Die B399n ist ein unschönes Beispiel dafür, dass faktenbasierte Debattenkultur bei uns gerade nicht unbedingt Hochkonjunktur hat. Insbesondere wenn es um Themen geht, die stark emotional besetzt sind und von denen alle meinen, eine fundierte Meinung zu haben, weil sie (zwangsläufig) Betroffene sind.

Dazu gehört selbstverständlich das Thema „Verkehrswende“, in dem wir mitten drin stecken. Nicht erst seit Beschluss des Koalitionsvertrags von „Zukunft Düren“. Nicht minder emotional triggernd, aber irgendwie anscheinend für Viele noch etwas weiter entfernt vom Alltags-Horizont ist der Strukturwandel – die „große Transformation“ des Rheinischen Reviers.

Irgendwie scheint mir, gibt es da Tendenzen und Versuche, die beiden großen Prozesse gegeneinander auszuspielen und für die jeweils ganz eigenen Interessen zu instrumentalisieren, anstatt sie als zusammenhängende, aufeinander aufbauende Prozesse zu denken. Alles halb so wild. Jeder Jeck ist halt anders und gerade bei uns im Rheinland pflegt man natürlich auch gerne lang gehegte Freundschaften und Traditionen sowie sowieso intensive Klüngelei. Kein Problem, Et es wie et es (RhGG, Art. I).

Mein Problem dabei sind nicht die unterschiedlichen Meinungen und Perspektiven. Darum wurde und wird ständig gerungen. Kritisch sehe ich aber die Art der Kommunikation, die – gerade in Bezug auf die B399n – oft wenig fakten-basiert sondern ziemlich ideologie-getrieben daher kommt.

…da kann man doch froh sein, einer PARTEI anzugehören, die sich wenigstens offen zu ihrem Populismus bekennt und die ein feines Gefühl dafür hat, welche stilistischen Mittel in der Kommunikation mit dem Wahlvieh angemessen sind. *Zwinkersmiley*
Und die auch sehr gut mit den (a)sozialen Medien umgehen kann. Ich sage nur: „Hummus-Liebe statt Heimatliebe!“ ;;


Ideologisierung

Ideologie heißt in meiner Sicht ja eigentlich nicht mehr, als dass man sich auf eine persönliche Weltanschauung/Sicht der Dinge beruft, ohne die tatsächlichen Fakten, Zusammenhänge und Sichtweisen andersdenkender Menschen angemessen (oder überhaupt) zur Kenntnis zu nehmen und sie durch gesunden Menschenverstand mit der eigenen Weltanschauung abzugleichen.
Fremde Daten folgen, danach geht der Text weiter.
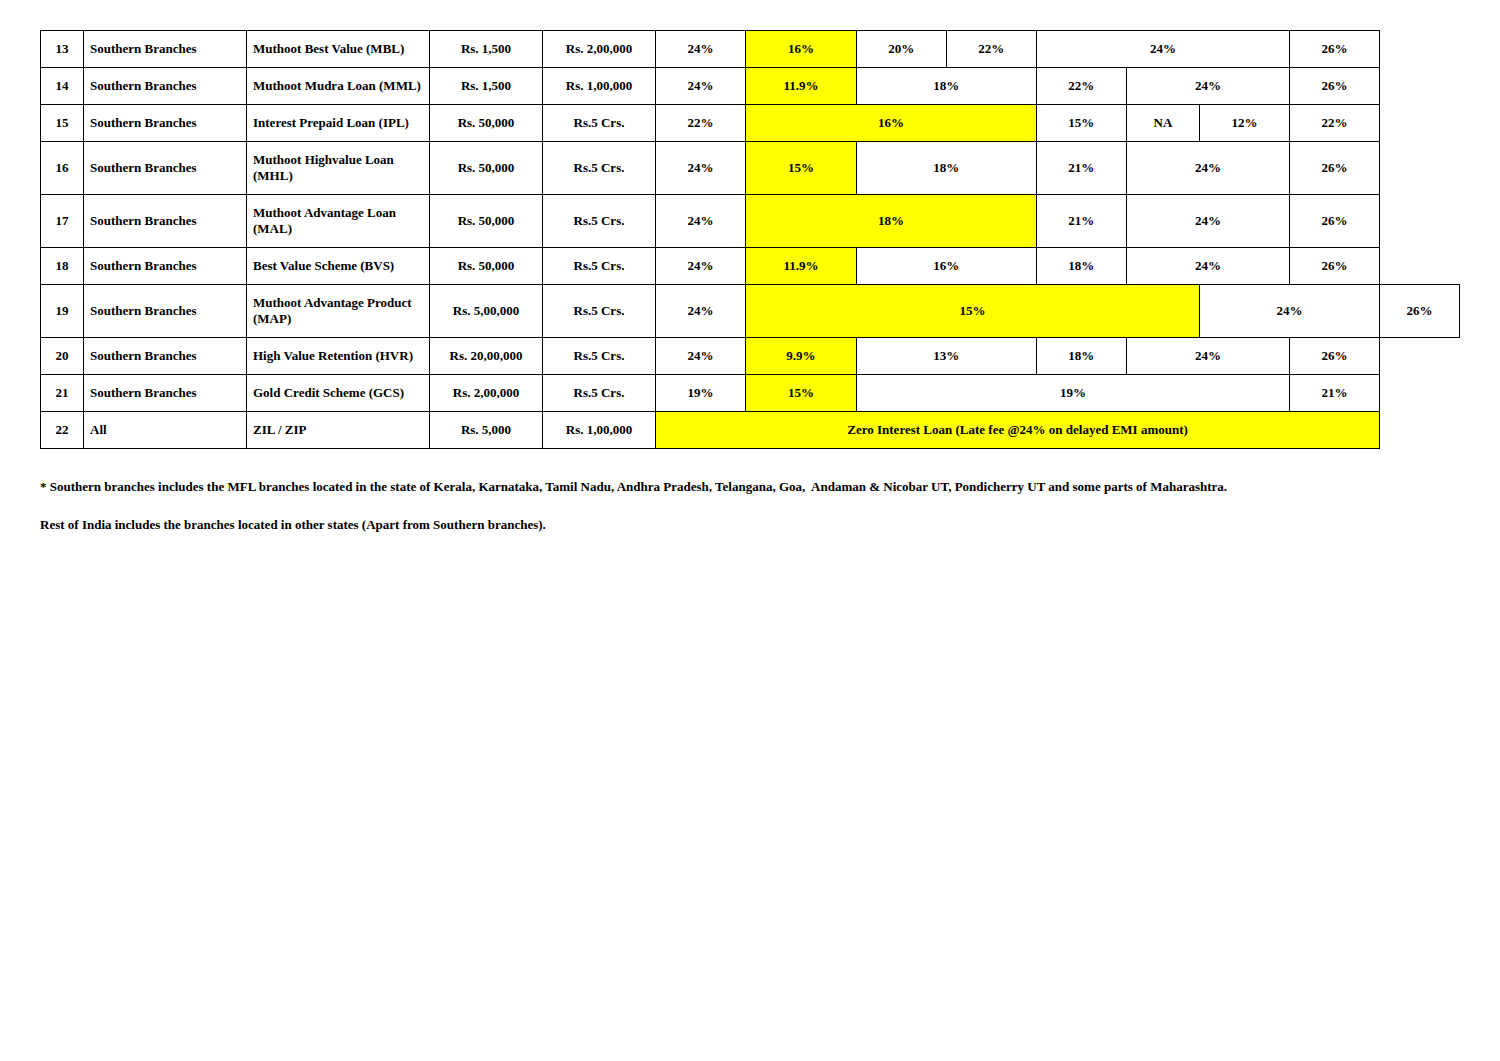| 13 | Southern Branches | Muthoot Best Value (MBL) | Rs. 1,500 | Rs. 2,00,000 | 24% | 16% | 20% | 22% | 24% | 26% |
| 14 | Southern Branches | Muthoot Mudra Loan (MML) | Rs. 1,500 | Rs. 1,00,000 | 24% | 11.9% | 18% | 22% | 24% | 26% |
| 15 | Southern Branches | Interest Prepaid Loan (IPL) | Rs. 50,000 | Rs.5 Crs. | 22% | 16% | 15% | NA | 12% | 22% |
| 16 | Southern Branches | Muthoot Highvalue Loan (MHL) | Rs. 50,000 | Rs.5 Crs. | 24% | 15% | 18% | 21% | 24% | 26% |
| 17 | Southern Branches | Muthoot Advantage Loan (MAL) | Rs. 50,000 | Rs.5 Crs. | 24% | 18% | 21% | 24% | 26% |
| 18 | Southern Branches | Best Value Scheme (BVS) | Rs. 50,000 | Rs.5 Crs. | 24% | 11.9% | 16% | 18% | 24% | 26% |
| 19 | Southern Branches | Muthoot Advantage Product (MAP) | Rs. 5,00,000 | Rs.5 Crs. | 24% | 15% | 24% | 26% |
| 20 | Southern Branches | High Value Retention (HVR) | Rs. 20,00,000 | Rs.5 Crs. | 24% | 9.9% | 13% | 18% | 24% | 26% |
| 21 | Southern Branches | Gold Credit Scheme (GCS) | Rs. 2,00,000 | Rs.5 Crs. | 19% | 15% | 19% | 21% |
| 22 | All | ZIL / ZIP | Rs. 5,000 | Rs. 1,00,000 | Zero Interest Loan (Late fee @24% on delayed EMI amount) |
* Southern branches includes the MFL branches located in the state of Kerala, Karnataka, Tamil Nadu, Andhra Pradesh, Telangana, Goa, Andaman & Nicobar UT, Pondicherry UT and some parts of Maharashtra.
Rest of India includes the branches located in other states (Apart from Southern branches).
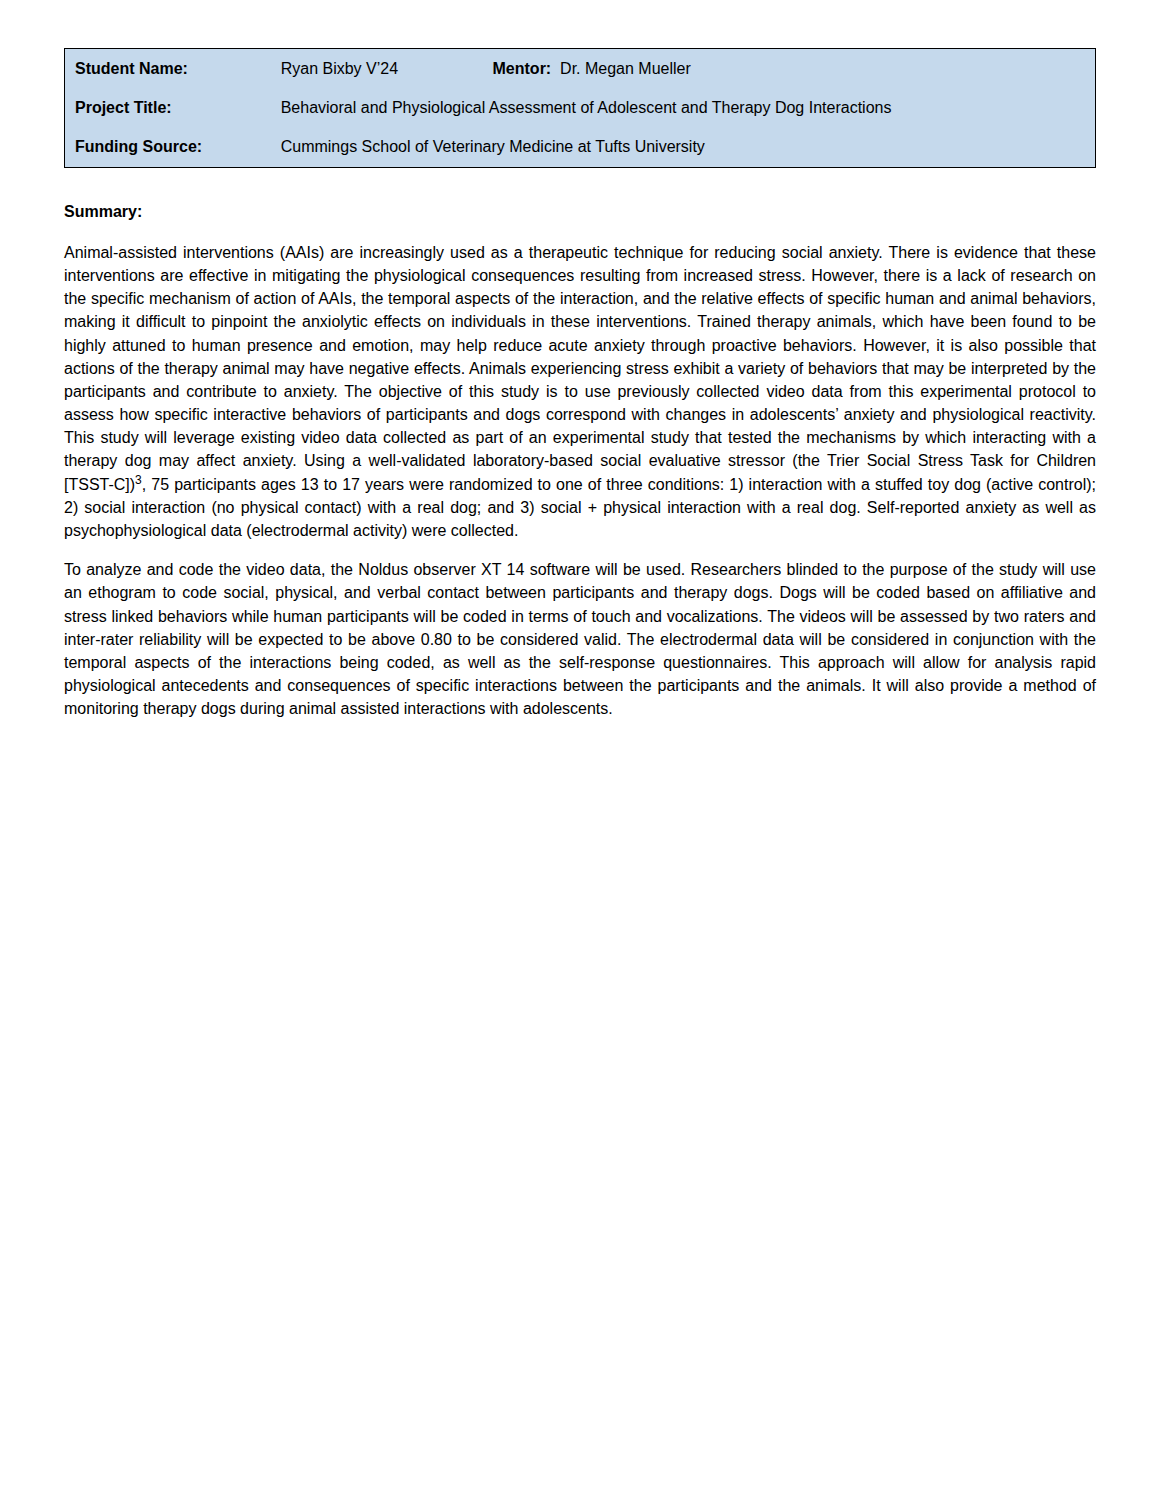| Student Name: | Ryan Bixby V’24 Mentor: Dr. Megan Mueller |
| Project Title: | Behavioral and Physiological Assessment of Adolescent and Therapy Dog Interactions |
| Funding Source: | Cummings School of Veterinary Medicine at Tufts University |
Summary:
Animal-assisted interventions (AAIs) are increasingly used as a therapeutic technique for reducing social anxiety. There is evidence that these interventions are effective in mitigating the physiological consequences resulting from increased stress. However, there is a lack of research on the specific mechanism of action of AAIs, the temporal aspects of the interaction, and the relative effects of specific human and animal behaviors, making it difficult to pinpoint the anxiolytic effects on individuals in these interventions. Trained therapy animals, which have been found to be highly attuned to human presence and emotion, may help reduce acute anxiety through proactive behaviors. However, it is also possible that actions of the therapy animal may have negative effects. Animals experiencing stress exhibit a variety of behaviors that may be interpreted by the participants and contribute to anxiety. The objective of this study is to use previously collected video data from this experimental protocol to assess how specific interactive behaviors of participants and dogs correspond with changes in adolescents’ anxiety and physiological reactivity. This study will leverage existing video data collected as part of an experimental study that tested the mechanisms by which interacting with a therapy dog may affect anxiety. Using a well-validated laboratory-based social evaluative stressor (the Trier Social Stress Task for Children [TSST-C])3, 75 participants ages 13 to 17 years were randomized to one of three conditions: 1) interaction with a stuffed toy dog (active control); 2) social interaction (no physical contact) with a real dog; and 3) social + physical interaction with a real dog. Self-reported anxiety as well as psychophysiological data (electrodermal activity) were collected.
To analyze and code the video data, the Noldus observer XT 14 software will be used. Researchers blinded to the purpose of the study will use an ethogram to code social, physical, and verbal contact between participants and therapy dogs. Dogs will be coded based on affiliative and stress linked behaviors while human participants will be coded in terms of touch and vocalizations. The videos will be assessed by two raters and inter-rater reliability will be expected to be above 0.80 to be considered valid. The electrodermal data will be considered in conjunction with the temporal aspects of the interactions being coded, as well as the self-response questionnaires. This approach will allow for analysis rapid physiological antecedents and consequences of specific interactions between the participants and the animals. It will also provide a method of monitoring therapy dogs during animal assisted interactions with adolescents.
Faszinierend zu beobachten ist, dass es gerade in den (a)sozialen Netzwerken sehr zur Mode geworden ist, der jeweiligen Gegenseite „Ideologie“ vorzuwerfen und dies mit nicht mehr als den eigenen Ideologien zu begründen. Das hat zwar oft etwas sehr Unterhaltsames und Entlarvendes beim Lesen, aber in der sachlichen Diskussion und der praktischen Umsetzung der politischen Beschlüsse bringen uns solche Debatten leider wenig sinnvollen Input.

Zumal sie oft nur mit Totschlag-Argumenten hantieren, die nur zu weiteren (ideologisierten) Debatten führen. Deshalb tue ich mir solche Diskussionen in den (a)sozialen Medien nur in der eigenen Filterblase an – und nicht in den offenen DN-Facebook-Gruppen, in denen auch Netiquette oft ein Fremdwort ist. Das mag zwar auch irgendwie etwas ideologisch sein *Zwinkersmiley*, schont aber ungemein die Nerven.
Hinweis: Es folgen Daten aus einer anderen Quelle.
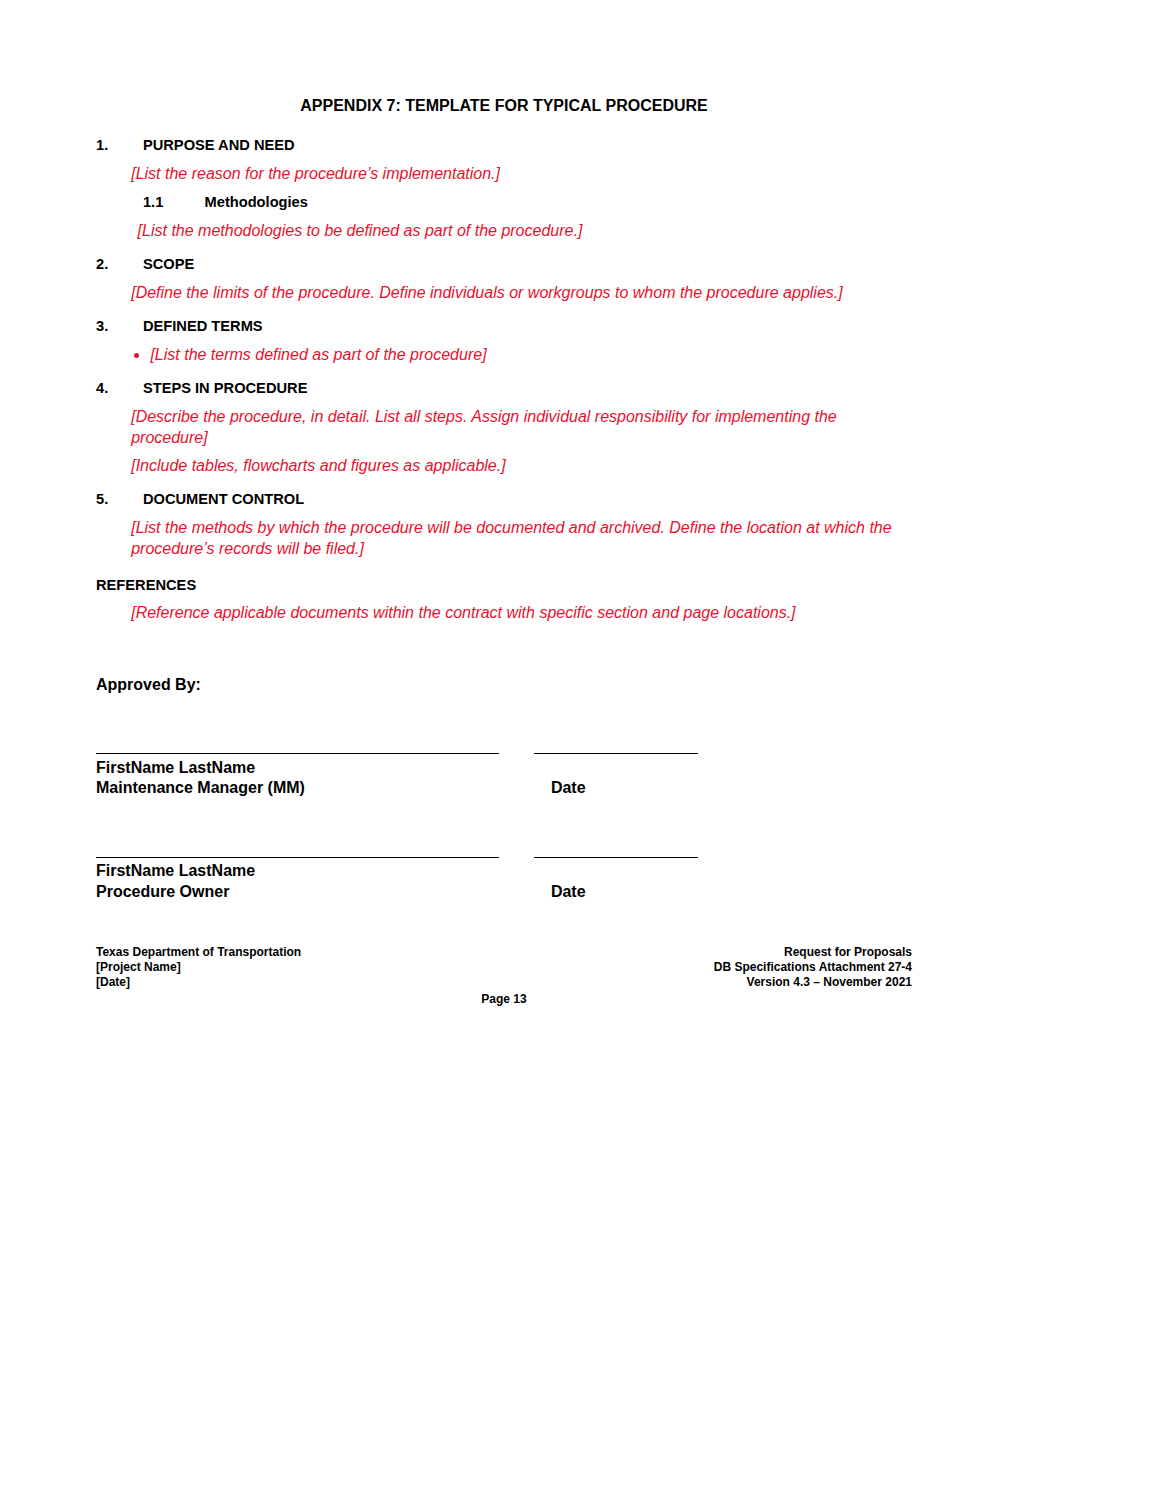APPENDIX 7: TEMPLATE FOR TYPICAL PROCEDURE
1. PURPOSE AND NEED
[List the reason for the procedure’s implementation.]
1.1 Methodologies
[List the methodologies to be defined as part of the procedure.]
2. SCOPE
[Define the limits of the procedure. Define individuals or workgroups to whom the procedure applies.]
3. DEFINED TERMS
[List the terms defined as part of the procedure]
4. STEPS IN PROCEDURE
[Describe the procedure, in detail. List all steps. Assign individual responsibility for implementing the procedure]
[Include tables, flowcharts and figures as applicable.]
5. DOCUMENT CONTROL
[List the methods by which the procedure will be documented and archived. Define the location at which the procedure’s records will be filed.]
REFERENCES
[Reference applicable documents within the contract with specific section and page locations.]
Approved By:
FirstName LastName
Maintenance Manager (MM) Date
FirstName LastName
Procedure Owner Date
Texas Department of Transportation
[Project Name]
[Date]
Request for Proposals
DB Specifications Attachment 27-4
Version 4.3 – November 2021
Page 13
Ein Beispiel für die Ideologisierung und Instrumentalisierung der B399n ist für mich das „Argument Alternativlosigkeit“. Dr. Stefan Cuypers, Geschäftsführer der Vereinigten Industrieverbände, spricht in der heutigen (15.11.2020) Zeitung am Sonntag zwar nur von einer „Selbstverständlichkeit“ und lässt offen, wie schnell und in welcher Form (alte Variante oder nochmal neu anschauen) er sich die Umsetzung der B399n vorstellt. Die IGBCE Düren sowie der Dürener Petitionist (aka „Dürener Industrieller“, unterstützt von Ralf Nolten (cDU)) drängen hingegen deutlich auf eine schnelle Umsetzung der veralteten Planung.
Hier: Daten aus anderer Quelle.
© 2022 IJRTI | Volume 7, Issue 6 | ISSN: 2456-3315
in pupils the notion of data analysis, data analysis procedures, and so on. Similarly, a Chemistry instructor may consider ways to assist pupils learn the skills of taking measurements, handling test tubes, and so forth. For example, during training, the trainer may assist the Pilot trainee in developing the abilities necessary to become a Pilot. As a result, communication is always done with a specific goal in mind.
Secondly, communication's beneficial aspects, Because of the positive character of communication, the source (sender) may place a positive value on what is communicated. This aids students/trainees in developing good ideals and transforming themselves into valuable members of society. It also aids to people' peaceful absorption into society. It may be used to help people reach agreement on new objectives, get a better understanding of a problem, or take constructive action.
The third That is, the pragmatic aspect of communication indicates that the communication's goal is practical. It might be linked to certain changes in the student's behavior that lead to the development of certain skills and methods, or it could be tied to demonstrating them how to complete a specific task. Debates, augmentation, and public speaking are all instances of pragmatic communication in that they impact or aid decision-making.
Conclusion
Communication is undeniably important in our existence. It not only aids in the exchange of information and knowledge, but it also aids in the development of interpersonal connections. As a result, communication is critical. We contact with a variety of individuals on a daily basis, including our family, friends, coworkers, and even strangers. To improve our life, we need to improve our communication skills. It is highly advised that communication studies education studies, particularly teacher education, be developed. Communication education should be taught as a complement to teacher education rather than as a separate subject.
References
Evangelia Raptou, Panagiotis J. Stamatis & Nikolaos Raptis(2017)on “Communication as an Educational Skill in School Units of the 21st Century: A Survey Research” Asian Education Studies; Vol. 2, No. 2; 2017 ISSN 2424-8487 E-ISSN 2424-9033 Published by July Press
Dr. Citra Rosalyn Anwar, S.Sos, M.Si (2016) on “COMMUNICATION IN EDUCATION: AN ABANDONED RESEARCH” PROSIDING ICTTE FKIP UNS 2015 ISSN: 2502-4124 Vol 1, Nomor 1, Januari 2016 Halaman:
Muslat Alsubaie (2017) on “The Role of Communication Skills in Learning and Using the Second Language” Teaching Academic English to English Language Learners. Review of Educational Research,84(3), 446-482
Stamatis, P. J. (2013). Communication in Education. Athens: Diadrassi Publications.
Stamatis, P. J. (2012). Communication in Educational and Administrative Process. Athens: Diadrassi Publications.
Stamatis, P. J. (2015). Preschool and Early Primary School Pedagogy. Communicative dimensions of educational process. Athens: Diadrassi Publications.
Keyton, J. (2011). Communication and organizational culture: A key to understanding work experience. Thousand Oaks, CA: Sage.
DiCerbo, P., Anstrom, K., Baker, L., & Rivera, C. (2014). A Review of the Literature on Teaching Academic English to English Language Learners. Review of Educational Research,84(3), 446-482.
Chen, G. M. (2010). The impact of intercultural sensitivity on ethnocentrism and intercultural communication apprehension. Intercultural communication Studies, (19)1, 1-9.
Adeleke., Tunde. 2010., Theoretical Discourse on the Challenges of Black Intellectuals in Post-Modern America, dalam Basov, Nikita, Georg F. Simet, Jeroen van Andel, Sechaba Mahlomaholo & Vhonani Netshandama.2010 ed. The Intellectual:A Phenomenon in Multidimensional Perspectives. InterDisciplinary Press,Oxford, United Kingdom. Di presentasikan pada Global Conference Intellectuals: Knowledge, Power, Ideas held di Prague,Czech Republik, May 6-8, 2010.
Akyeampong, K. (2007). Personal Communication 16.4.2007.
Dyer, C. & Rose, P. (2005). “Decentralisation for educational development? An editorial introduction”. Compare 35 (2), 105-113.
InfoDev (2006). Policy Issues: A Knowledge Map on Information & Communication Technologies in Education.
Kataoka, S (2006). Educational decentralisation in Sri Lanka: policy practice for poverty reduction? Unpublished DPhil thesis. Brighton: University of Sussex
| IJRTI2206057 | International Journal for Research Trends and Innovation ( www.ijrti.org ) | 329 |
„Kommunalpolitik ist gefordert! VIV sind besorgt über die Lage der Wirtschaft in der Region“, Zeitung am Sonntag, 15.11.2020

Ich frage mich, ob sie, um in der Industrie-Perspektive (Totschlagargument Arbeitsplätze) zu bleiben, eine neue Fabrik, ein neues Logistikzentrum etc. heute ebenfalls noch genauso bauen würden, wie sie es vor 10/20/30 Jahren gebaut hätten. Obwohl sich zwischenzeitlich ein „paar Kleinigkeiten“ geändert hätten wie…

  • gesetzliche Grundlagen bzw. aktuelle Vorschriften und Richtlinien, denen die Alt-Planung nicht mehr gerecht wird: ERA, RASt…
  • (einstimmige) politische Beschlüsse und dringende Maßnahmenempfehlungen, die durch die 1:1-Umsetzung der alten Planung konterkariert und ad absurdum geführt würden: bspw. Klimaschutz-Teilkonzept
  • allgemein-politischer Konsens: Bewusstsein für Notwendigkeit etwas gegen Klimawandel, Luftverschmutzung, und ungerecht verteilte öffentliche Flächen zu unternehmen hat sich sehr gewandelt – Nationaler Radverkehrsplan, Fahrradgesetz NRW sind die Planungs-Maßstäbe von heute.
  • Es sind neue Technolgien vorhanden, die in der alten Planung nicht berücksichtigt wurden/werden konnten. Und auch neue wissenschaftliche sowie praktisch geprüfte Erkenntnisse. (Einfach mal in die Niederlande schauen…). Im Rahmen des Strukturwandels sollen insbesondere Digitalisierung und Innovationen in Richtung nachhaltiger, ressourcenschonender Bio-Ökonomie eine große Rolle spielen. Wir sollen zur Modell-Region für Strukturwandel und Verkehrswende werden. Siehe oben: politischer Konsens. Sind da Jahrzehnte alte Planungen noch wirklich angemessen?
  • Inzwischen fahren Pedelecs herum, mit denen bspw.Pendler deutlich weitere Strecken zurücklegen, es gibt E-Scooter, die auf den Radwegen fahren müssen, es sollen automatisierte selbstfahrende Busse eingesetzt werden… Alle neuen Verkehrsformen mitbedacht in der Alt-Planung?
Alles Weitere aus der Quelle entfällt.